Oracle has announced the release of Java 10 version on March 20. While this is not an LTS version, there are few changes in this version which are worth noting. In this article we’ll look at 5 of the most important things you’ll need to watch out for, especially if you’re a Java developer.
- Java releases long term support versions in every 3 year. As per this scheduling, their future long term support version, Java 11 will be releasing in Fall 2018. Java 10 is a precursor to that and contains some important changes which will take a clearer shape in the next version.
- Java 10 is trying to emulate some of the popular features of Scala and Kotlin. One of the primary reasons can be the growing popularity of Kotlin in both web and mobile development domain and also the dynamic typing capability in Scala and Kotlin both. The introduction of local variable type is one of them. This feature implies that variables can now be declared as “var” and when you assign a certain integer or a string to it then the compiler will automatically know what type of variable it is. Although this doesn’t make Java a dynamically typed language like Python, still this allows a lot more flexibility for the programmers and lets them avoid boilerplates in their code.
- There are 2 JEPs in JDK 10 that focus on improving the current Garbage Collection (GC) elements. The first one, Garbage-Collector Interface (JEP 304) will introduce a clean garbage collector interface to help improve the source code isolation of different garbage collectors. In current Java versions there are bits and pieces of GC source files scattered all over the HotSpot sources. This becomes an issue when implementing a new garbage collector, since developers have to know where to look for those source files. One of the main goals of this JEP is to introduce better modularity for HotSpot internal GC code, have a cleaner GC interface and make it easier to implement new collectors.
- Java 10 promises to become much faster than its previous version by making the full garbage collector parallel. This is a welcome move and change from the version 9 since this allows the developers scope to better allocate memory and use the GC (Garbage Collector) in parallel. The GC in the previous versions didn’t have the capability to load values in parallel and that made it heavy and difficult to operate for complex applications. The present parallel GC removes that factor and makes it much more lightweight and efficient.
- Java 10 enables programmers to allow heap allocation on alternative memory devices. This feature lets the Java VM decide on the most important tasks and then allocate maximum memory for those priority processes with other processes are allocated to alternative memory.
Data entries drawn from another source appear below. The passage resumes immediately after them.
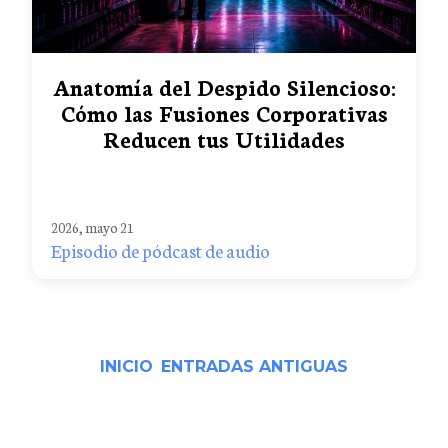
Anatomía del Despido Silencioso:
Cómo las Fusiones Corporativas
Reducen tus Utilidades
2026, mayo 21
Episodio de pódcast de audio
INICIO
ENTRADAS ANTIGUAS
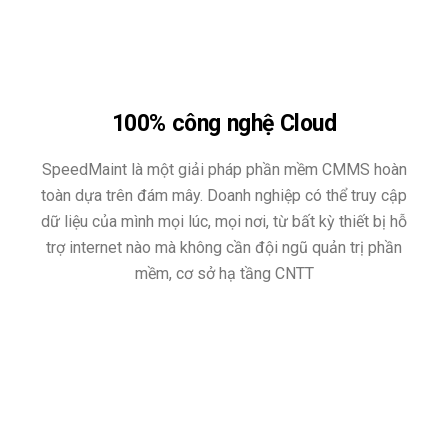
100% công nghệ Cloud
SpeedMaint là một giải pháp phần mềm CMMS hoàn
toàn dựa trên đám mây. Doanh nghiệp có thể truy cập
dữ liệu của mình mọi lúc, mọi nơi, từ bất kỳ thiết bị hỗ
trợ internet nào mà không cần đội ngũ quản trị phần
mềm, cơ sở hạ tầng CNTT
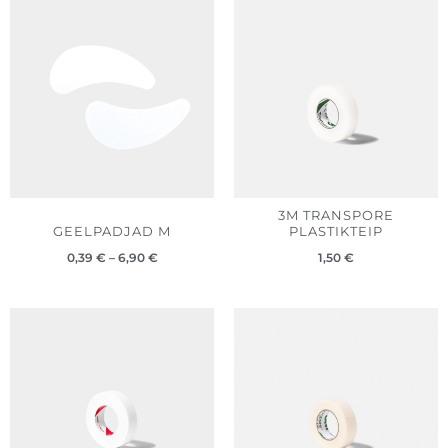
Hinnavahemik:
0,39 €
kuni
6,90 €
3M TRANSPORE
GEELPADJAD M
PLASTIKTEIP
0,39
€
–
6,90
€
1,50
€
Hinnavahemik:
2,40 €
kuni
20,40 €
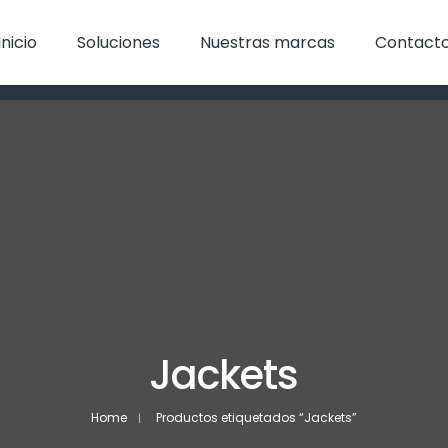
Inicio
Soluciones
Nuestras marcas
Contact
Jackets
Home
Productos etiquetados “Jackets”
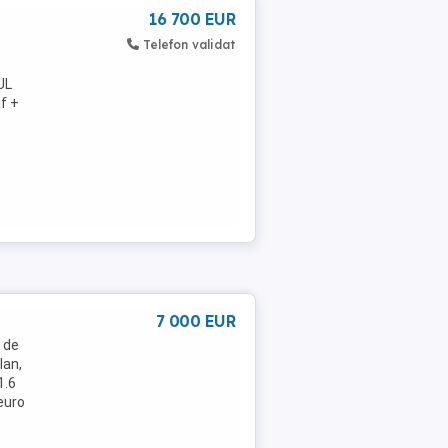
16 700 EUR
Telefon validat
UL
if +
7 000 EUR
 de
lan,
1.6
euro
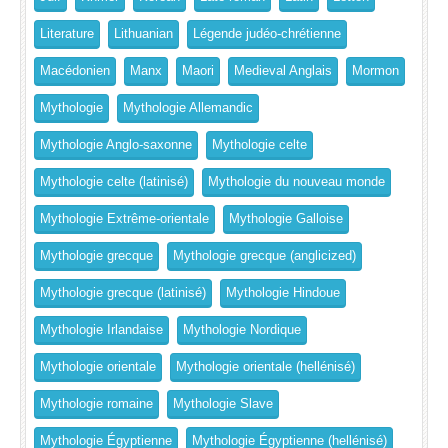
Literature
Lithuanian
Légende judéo-chrétienne
Macédonien
Manx
Maori
Medieval Anglais
Mormon
Mythologie
Mythologie Allemandic
Mythologie Anglo-saxonne
Mythologie celte
Mythologie celte (latinisé)
Mythologie du nouveau monde
Mythologie Extrême-orientale
Mythologie Galloise
Mythologie grecque
Mythologie grecque (anglicized)
Mythologie grecque (latinisé)
Mythologie Hindoue
Mythologie Irlandaise
Mythologie Nordique
Mythologie orientale
Mythologie orientale (hellénisé)
Mythologie romaine
Mythologie Slave
Mythologie Égyptienne
Mythologie Égyptienne (hellénisé)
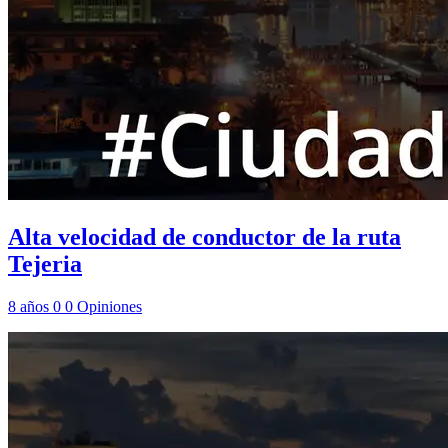
Alta velocidad de conductor de la ruta
Tejeria
8 años
0
0
Opiniones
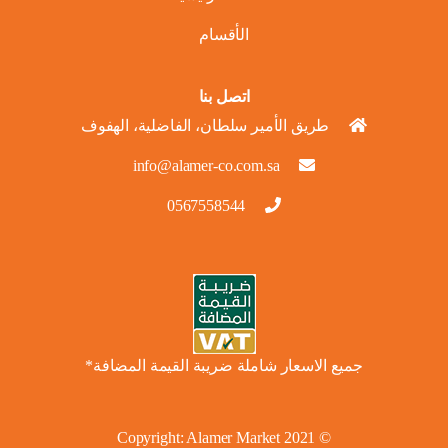
الأقسام
اتصل بنا
طريق الأمير سلطان، الفاضلية، الهفوف
info@alamer-co.com.sa
0567558544
جميع الاسعار شاملة ضريبة القيمة المضافة*
Alamer Market
© 2021 Copyright:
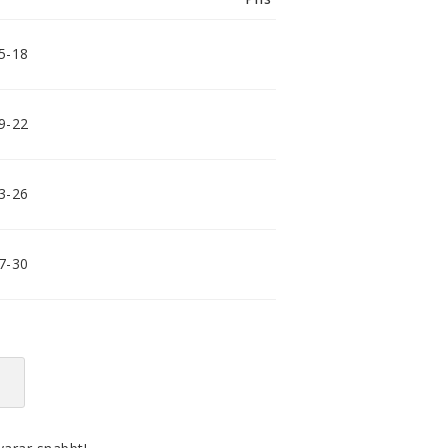
smidig och tillmötesgående
distributör och tar gärna emot din
feedback.
15-18
19-22
23-26
27-30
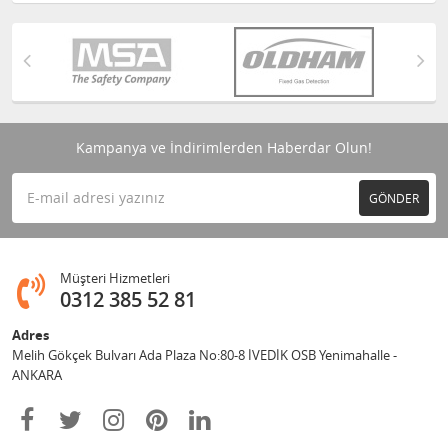
Kampanya ve İndirimlerden Haberdar Olun!
GÖNDER
Müşteri Hizmetleri
0312 385 52 81
Adres
Melih Gökçek Bulvarı Ada Plaza No:80-8 İVEDİK OSB Yenimahalle -
ANKARA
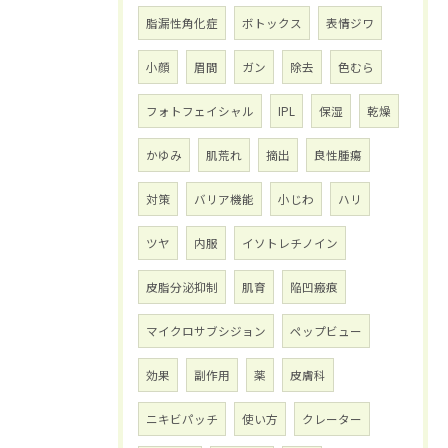
脂漏性角化症
ボトックス
表情ジワ
小顔
眉間
ガン
除去
色むら
フォトフェイシャル
IPL
保湿
乾燥
かゆみ
肌荒れ
摘出
良性腫瘍
対策
バリア機能
小じわ
ハリ
ツヤ
内服
イソトレチノイン
皮脂分泌抑制
肌育
陥凹瘢痕
マイクロサブシジョン
ペップビュー
効果
副作用
薬
皮膚科
ニキビパッチ
使い方
クレーター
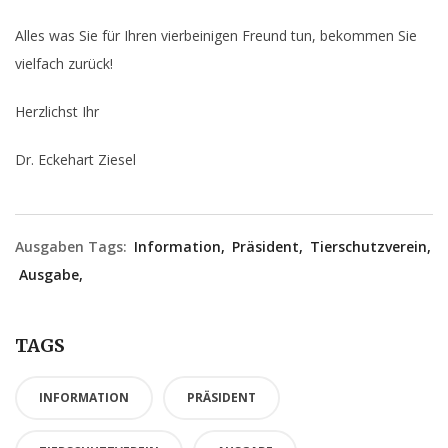
Alles was Sie für Ihren vierbeinigen Freund tun, bekommen Sie
vielfach zurück!
Herzlichst Ihr
Dr. Eckehart Ziesel
Ausgaben Tags:
Information,
Präsident,
Tierschutzverein,
Ausgabe,
TAGS
INFORMATION
PRÄSIDENT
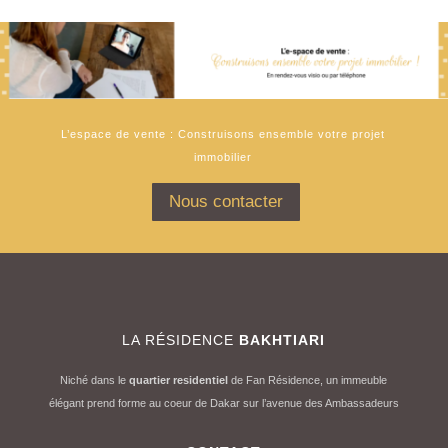
L’espace de vente : Construisons ensemble votre projet
immobilier
Nous contacter
LA RÉSIDENCE
BAKHTIARI
Niché dans le
quartier residentiel
de Fan Résidence, un immeuble
élégant prend forme au coeur de Dakar sur l’avenue des Ambassadeurs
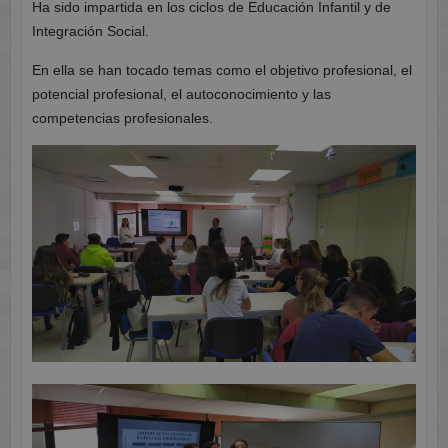
Ha sido impartida en los ciclos de Educación Infantil y de
Integración Social.
En ella se han tocado temas como el objetivo profesional, el
potencial profesional, el autoconocimiento y las
competencias profesionales.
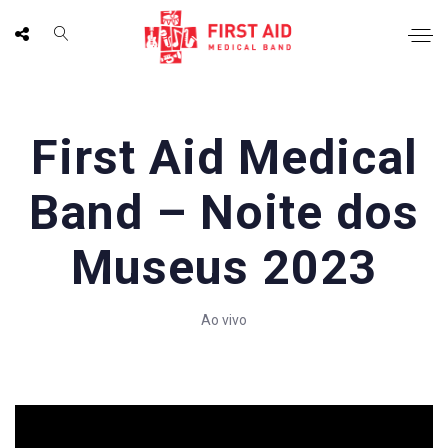
First Aid Medical
Band – Noite dos
Museus 2023
Ao vivo
';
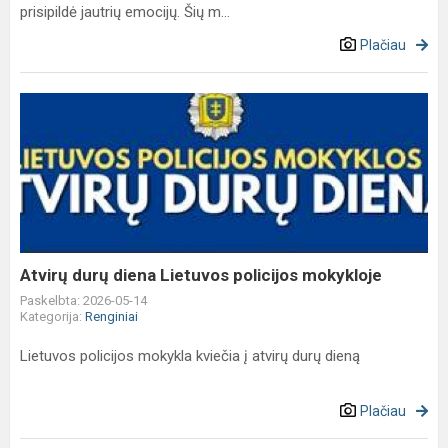
prisipildė jautrių emocijų. Šių m...
Plačiau
Atvirų
durų
diena
Lietuvos
policijos
mokykloje
Atvirų durų diena Lietuvos policijos mokykloje
Paskelbta: 2026-05-14
Kategorija:
Renginiai
Lietuvos policijos mokykla kviečia į atvirų durų dieną
Plačiau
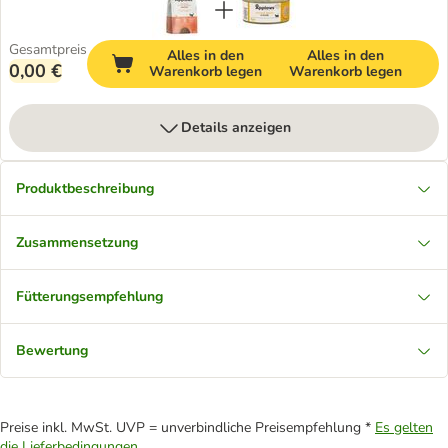
Gesamtpreis
Alles in den
Alles in den
0,00 €
Warenkorb legen
Warenkorb legen
Details anzeigen
Produktbeschreibung
Zusammensetzung
Fütterungsempfehlung
Bewertung
Preise inkl. MwSt. UVP = unverbindliche Preisempfehlung *
Es gelten
die Lieferbedingungen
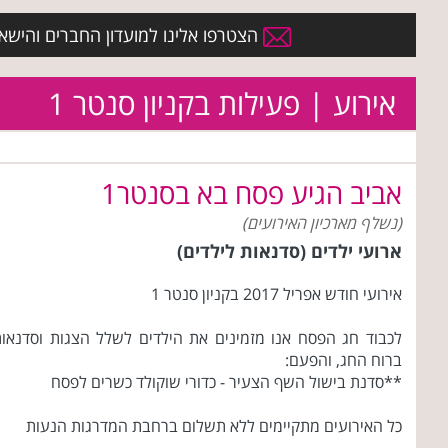
הצטרפו אלינו למועדון החברים והישארו 
אירוע | פעילות בקניון סנטר 1
אביב הגיע פסח בא בסנטר1
(נשלף מארכיון האירועים)
ארועי ילדים (סדנאות לילדים)
אירועי חודש אפריל 2017 בקניון סנטר 1
לכבוד חג הפסח אנו ‏מזמינים את הילדים לשלל הצגות וסדנאו
ברוח החג, ‏והפעם:
**סדנת בישול ‏‏השף ‏הצעיר - ‏כדורי ‏שוקולד ‏כשרים ‏לפסח
כל האירועים מתקיימים ללא תשלום ברחבת המדרגות הנעות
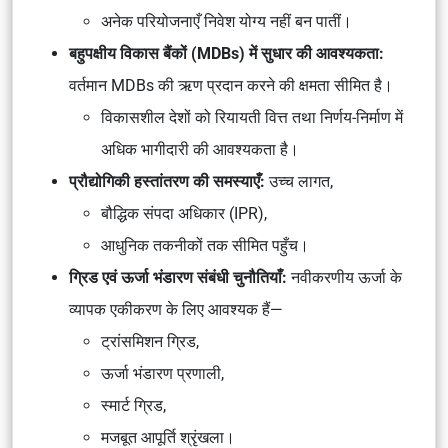
अनेक परियोजनाएँ निवेश योग्य नहीं बन पातीं।
बहुपक्षीय विकास बैंकों (MDBs) में सुधार की आवश्यकता:
वर्तमान MDBs की ऋण प्रदान करने की क्षमता सीमित है।
विकासशील देशों को रियायती वित्त तथा निर्णय-निर्माण में
अधिक भागीदारी की आवश्यकता है।
प्रौद्योगिकी हस्तांतरण की समस्याएँ:
उच्च लागत,
बौद्धिक संपदा अधिकार (IPR),
आधुनिक तकनीकों तक सीमित पहुँच।
ग्रिड एवं ऊर्जा भंडारण संबंधी चुनौतियाँ:
नवीकरणीय ऊर्जा के
व्यापक एकीकरण के लिए आवश्यक हैं—
ट्रांसमिशन ग्रिड,
ऊर्जा भंडारण प्रणाली,
स्मार्ट ग्रिड,
मजबूत आपूर्ति श्रृंखला।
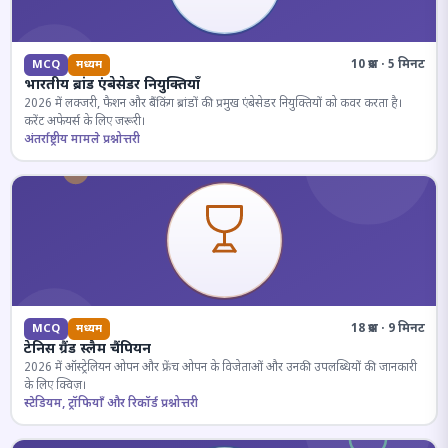
10 प्रश्न · 5 मिनट
MCQ
मध्यम
भारतीय ब्रांड एंबेसेडर नियुक्तियाँ
2026 में लक्जरी, फैशन और बैंकिंग ब्रांडों की प्रमुख एंबेसेडर नियुक्तियों को कवर करता है।
करेंट अफेयर्स के लिए जरूरी।
अंतर्राष्ट्रीय मामले प्रश्नोत्तरी
18 प्रश्न · 9 मिनट
MCQ
मध्यम
टेनिस ग्रैंड स्लैम चैंपियन
2026 में ऑस्ट्रेलियन ओपन और फ्रेंच ओपन के विजेताओं और उनकी उपलब्धियों की जानकारी
के लिए क्विज़।
स्टेडियम, ट्रॉफियाँ और रिकॉर्ड प्रश्नोत्तरी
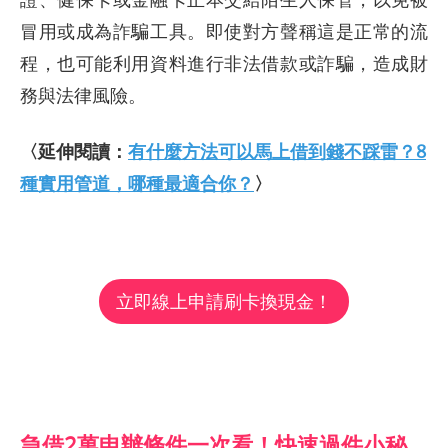
冒用或成為詐騙工具。即使對方聲稱這是正常的流
程，也可能利用資料進行非法借款或詐騙，造成財
務與法律風險。
〈延伸閱讀：
有什麼方法可以馬上借到錢不踩雷？8
種實用管道，哪種最適合你？
〉
立即線上申請刷卡換現金！
急借2萬申辦條件一次看！快速過件小秘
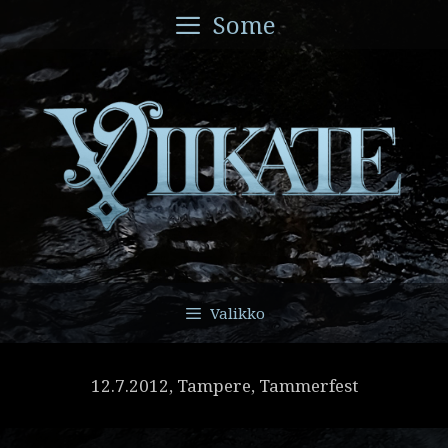
Siirry
Some
sisältöön
Valikko
12.7.2012, Tampere, Tammerfest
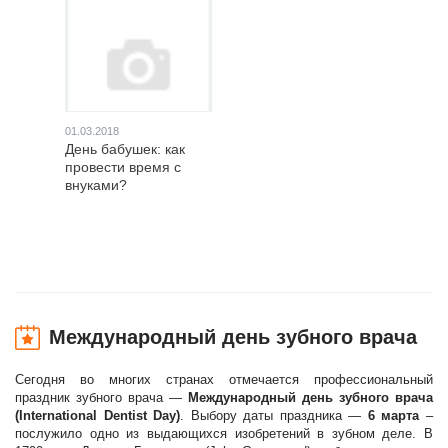
01.03.2018
День бабушек: как
провести время с
внуками?
Международный день зубного врача
Сегодня во многих странах отмечается профессиональный
праздник зубного врача —
Международный день зубного врача
(International Dentist Day)
. Выбору даты праздника —
6 марта
–
послужило одно из выдающихся изобретений в зубном деле. В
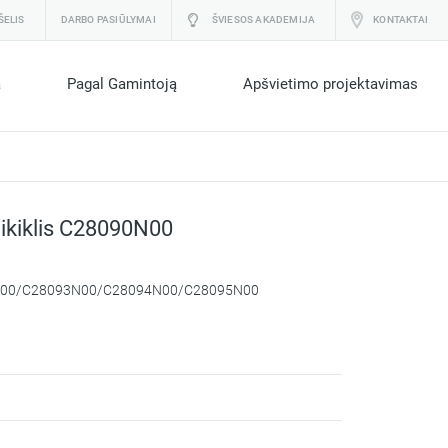
ŠELIS
DARBO PASIŪLYMAI
ŠVIESOS AKADEMIJA
KONTAKTAI
a
Pagal Gamintoją
Apšvietimo projektavimas
ikiklis C28090N00
00/C28093N00/C28094N00/C28095N00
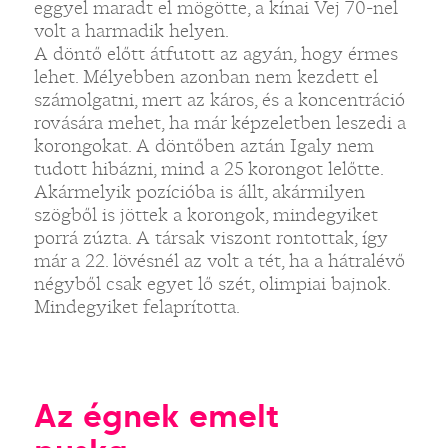
eggyel maradt el mögötte, a kínai Vej 70-nel
volt a harmadik helyen.
A döntő előtt átfutott az agyán, hogy érmes
lehet. Mélyebben azonban nem kezdett el
számolgatni, mert az káros, és a koncentráció
rovására mehet, ha már képzeletben leszedi a
korongokat. A döntőben aztán Igaly nem
tudott hibázni, mind a 25 korongot lelőtte.
Akármelyik pozícióba is állt, akármilyen
szögből is jöttek a korongok, mindegyiket
porrá zúzta. A társak viszont rontottak, így
már a 22. lövésnél az volt a tét, ha a hátralévő
négyből csak egyet lő szét, olimpiai bajnok.
Mindegyiket felaprította.
Az égnek emelt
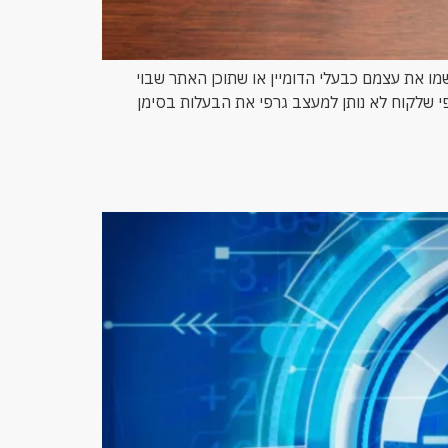
 את עצמם כבעלי הדומיין או שתוכן האתר שבוי
פי שלקוח לא נותן למעצב גרפי את הבעלות בסימן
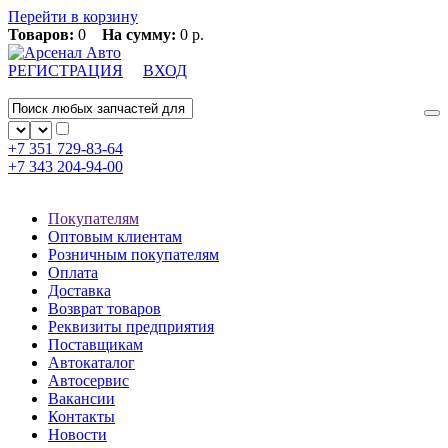
Перейти в корзину
Товаров:
0
На сумму:
0 р.
РЕГИСТРАЦИЯ
ВХОД
+7 351
729-83-64
+7 343
204-94-00
Покупателям
Оптовым клиентам
Розничным покупателям
Оплата
Доставка
Возврат товаров
Реквизиты предприятия
Поставщикам
Автокаталог
Автосервис
Вакансии
Контакты
Новости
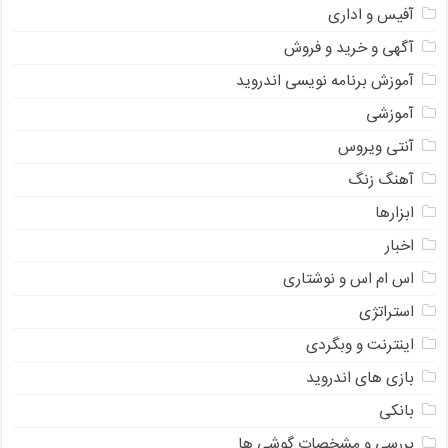
آفیس و اداری
آگهی و خرید و فروش
آموزش برنامه نویسی اندروید
آموزشی
آنتی ویروس
آهنگ زنگ
ابزارها
اخبار
اس ام اس و نوشتاری
استراتژی
اینترنت و وبگردی
بازی های اندروید
بانکی
بررسی و مشخصات گوشی ها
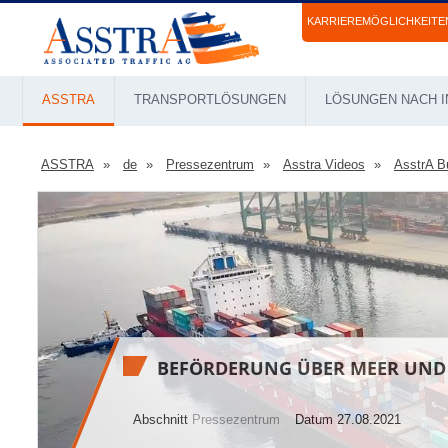
KARRIEREMÖGLICHKEITE
ASSTRA
TRANSPORTLÖSUNGEN
LÖSUNGEN NACH I
ASSTRA
de
Pressezentrum
Asstra Videos
AsstrA B
BEFÖRDERUNG ÜBER MEER UND
Abschnitt
Pressezentrum
Datum 27.08.2021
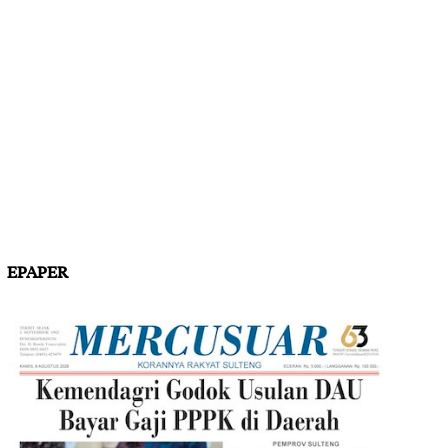
EPAPER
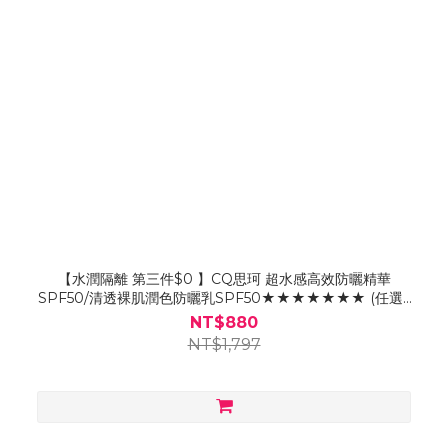
【水潤隔離 第三件$0 】CQ思珂 超水感高效防曬精華
SPF50/清透裸肌潤色防曬乳SPF50★★★★★★★ (任選3
入)
NT$880
NT$1,797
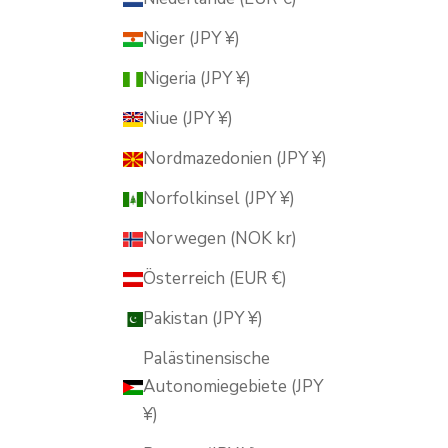
Niger (JPY ¥)
Nigeria (JPY ¥)
Niue (JPY ¥)
Nordmazedonien (JPY ¥)
Norfolkinsel (JPY ¥)
Norwegen (NOK kr)
Österreich (EUR €)
Pakistan (JPY ¥)
Palästinensische
Autonomiegebiete (JPY
¥)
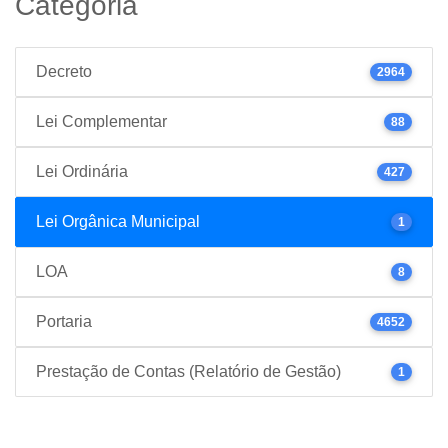
Categoria
Decreto
2964
Lei Complementar
88
Lei Ordinária
427
Lei Orgânica Municipal
1
LOA
8
Portaria
4652
Prestação de Contas (Relatório de Gestão)
1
This helps in fastening up the overall process. This change is important for the Java developers because this will help them in better and efficient memory management and hence will increase the performance of their applications.
With these changes, Java 10 has opened up the doors for a more open and flexible language which is looking towards the future. With Kotlin breathing down its neck as a worthy alternative, the stage is set for Java to work towards a more dynamic and easy to use power packed version 11 in 2018 fall. We would be waiting for that along with the Java developers for sure.